Representation of vegetation by continental data sets derived from NOAA-AVHRR data

Abstract
Coarse resolution satellite data provide a unique means by which to examine the spatial characteristics of surface phenomena at a wide range of spatial scales. In this study images of the Normalized Difference Vegetation Index (NDVI) with a resolution of 8 km derived from the National Oceanographic and Atmospheric Administration (NOAA) Advanced Very High Resolution Radiometer (AVHRR) are studied at a variety of spatial scales ranging from 8 to 512 km. Scale variance analysis is used to examine the spatial characteristics of the NDVI up to the scale comparable with that used for global modelling. This technique identifies the scales at which spatial variation is taking place and the relative magnitude of the variation. Both annual and seasonal images of Africa from 1987 are examined. The analysis revealed substantial differences within the continent in the scale at which spatial variation takes place. Commonly, for the annual image there is an increase in spatial variation with coarsening spatial resolution, although certain areas of complex surface conditions show markedly different patterns. There are substantial changes in the spatial characteristics of the NDVI with time. Analysis of monthly maximum value composites for September and February revealed different responses in scale variance as a function of spatial resolution. These spatial differences were most marked for areas where vegetation possesses strong seasonality. Interpretation of these results leads us to believe that different factors appear to be controlling the spatial variation of the NDVI at different scales.

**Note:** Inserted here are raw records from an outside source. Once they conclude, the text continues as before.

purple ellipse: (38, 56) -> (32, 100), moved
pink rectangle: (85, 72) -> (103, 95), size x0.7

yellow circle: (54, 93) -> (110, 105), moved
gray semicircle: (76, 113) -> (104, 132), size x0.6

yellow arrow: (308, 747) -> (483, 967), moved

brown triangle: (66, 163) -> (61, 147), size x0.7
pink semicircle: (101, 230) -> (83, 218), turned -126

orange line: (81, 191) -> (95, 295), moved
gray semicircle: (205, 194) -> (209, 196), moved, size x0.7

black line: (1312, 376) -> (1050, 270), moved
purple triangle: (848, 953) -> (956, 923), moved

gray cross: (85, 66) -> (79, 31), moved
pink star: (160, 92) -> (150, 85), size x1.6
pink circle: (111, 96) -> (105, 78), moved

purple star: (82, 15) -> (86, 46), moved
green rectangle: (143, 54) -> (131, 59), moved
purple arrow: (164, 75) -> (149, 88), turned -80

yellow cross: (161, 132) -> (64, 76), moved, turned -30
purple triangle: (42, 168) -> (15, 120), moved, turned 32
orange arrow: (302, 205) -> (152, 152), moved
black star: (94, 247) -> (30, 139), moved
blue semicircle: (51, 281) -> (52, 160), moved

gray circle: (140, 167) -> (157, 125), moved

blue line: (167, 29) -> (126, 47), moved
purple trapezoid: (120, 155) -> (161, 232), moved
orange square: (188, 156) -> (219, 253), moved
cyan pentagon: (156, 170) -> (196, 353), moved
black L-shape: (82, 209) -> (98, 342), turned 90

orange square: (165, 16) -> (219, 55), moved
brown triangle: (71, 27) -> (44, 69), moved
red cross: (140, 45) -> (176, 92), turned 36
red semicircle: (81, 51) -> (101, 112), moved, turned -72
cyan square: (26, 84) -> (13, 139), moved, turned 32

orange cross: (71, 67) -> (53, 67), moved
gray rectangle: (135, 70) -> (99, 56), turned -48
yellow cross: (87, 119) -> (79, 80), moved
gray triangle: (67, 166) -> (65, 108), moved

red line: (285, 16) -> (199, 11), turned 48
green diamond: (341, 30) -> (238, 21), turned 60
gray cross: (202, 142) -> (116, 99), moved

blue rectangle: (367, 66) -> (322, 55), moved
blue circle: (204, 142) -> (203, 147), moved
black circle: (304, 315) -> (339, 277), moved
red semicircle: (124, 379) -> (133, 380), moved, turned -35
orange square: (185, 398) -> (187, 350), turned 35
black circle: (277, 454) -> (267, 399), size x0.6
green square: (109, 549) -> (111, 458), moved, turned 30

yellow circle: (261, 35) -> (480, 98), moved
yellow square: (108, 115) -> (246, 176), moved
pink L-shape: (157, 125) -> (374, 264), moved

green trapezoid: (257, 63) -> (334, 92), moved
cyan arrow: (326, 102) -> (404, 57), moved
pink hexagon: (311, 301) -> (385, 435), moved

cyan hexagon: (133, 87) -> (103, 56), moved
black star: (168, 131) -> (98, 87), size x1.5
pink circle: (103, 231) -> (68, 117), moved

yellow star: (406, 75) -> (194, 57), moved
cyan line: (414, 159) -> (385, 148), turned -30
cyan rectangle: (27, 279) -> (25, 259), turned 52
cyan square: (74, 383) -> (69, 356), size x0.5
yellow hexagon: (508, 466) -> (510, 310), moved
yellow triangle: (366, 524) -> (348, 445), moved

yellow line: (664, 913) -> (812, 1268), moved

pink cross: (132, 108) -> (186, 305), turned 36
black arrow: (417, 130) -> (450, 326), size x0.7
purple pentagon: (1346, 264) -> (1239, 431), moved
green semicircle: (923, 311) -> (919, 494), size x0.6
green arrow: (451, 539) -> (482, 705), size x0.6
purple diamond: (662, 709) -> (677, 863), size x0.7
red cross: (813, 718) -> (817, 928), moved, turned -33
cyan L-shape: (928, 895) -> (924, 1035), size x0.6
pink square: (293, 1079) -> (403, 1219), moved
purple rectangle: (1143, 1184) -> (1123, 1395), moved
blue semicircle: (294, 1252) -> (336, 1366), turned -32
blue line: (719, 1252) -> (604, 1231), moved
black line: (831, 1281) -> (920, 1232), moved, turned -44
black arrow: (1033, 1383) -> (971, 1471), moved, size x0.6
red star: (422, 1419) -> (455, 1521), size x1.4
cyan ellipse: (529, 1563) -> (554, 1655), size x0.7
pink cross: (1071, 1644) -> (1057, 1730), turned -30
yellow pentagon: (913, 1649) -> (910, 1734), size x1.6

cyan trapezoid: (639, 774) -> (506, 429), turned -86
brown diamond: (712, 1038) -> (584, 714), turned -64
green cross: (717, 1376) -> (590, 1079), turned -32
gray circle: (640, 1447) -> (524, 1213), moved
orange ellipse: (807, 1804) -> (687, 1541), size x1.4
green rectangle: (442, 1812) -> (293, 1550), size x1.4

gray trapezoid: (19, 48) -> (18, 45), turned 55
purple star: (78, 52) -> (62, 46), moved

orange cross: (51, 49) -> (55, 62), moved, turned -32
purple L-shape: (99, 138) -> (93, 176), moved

Averaging at coarse grid cell sizes of 512 km as a means of representing surface conditions results in varied success in representing the NDVI. Averaging areas of transition and surface heterogeneity may result in a substantial over-simplification of surface conditions. Consideration needs to be given to the spatial characteristics of areas and their temporal variability if satellite-derived data are going to be validly applied to global models.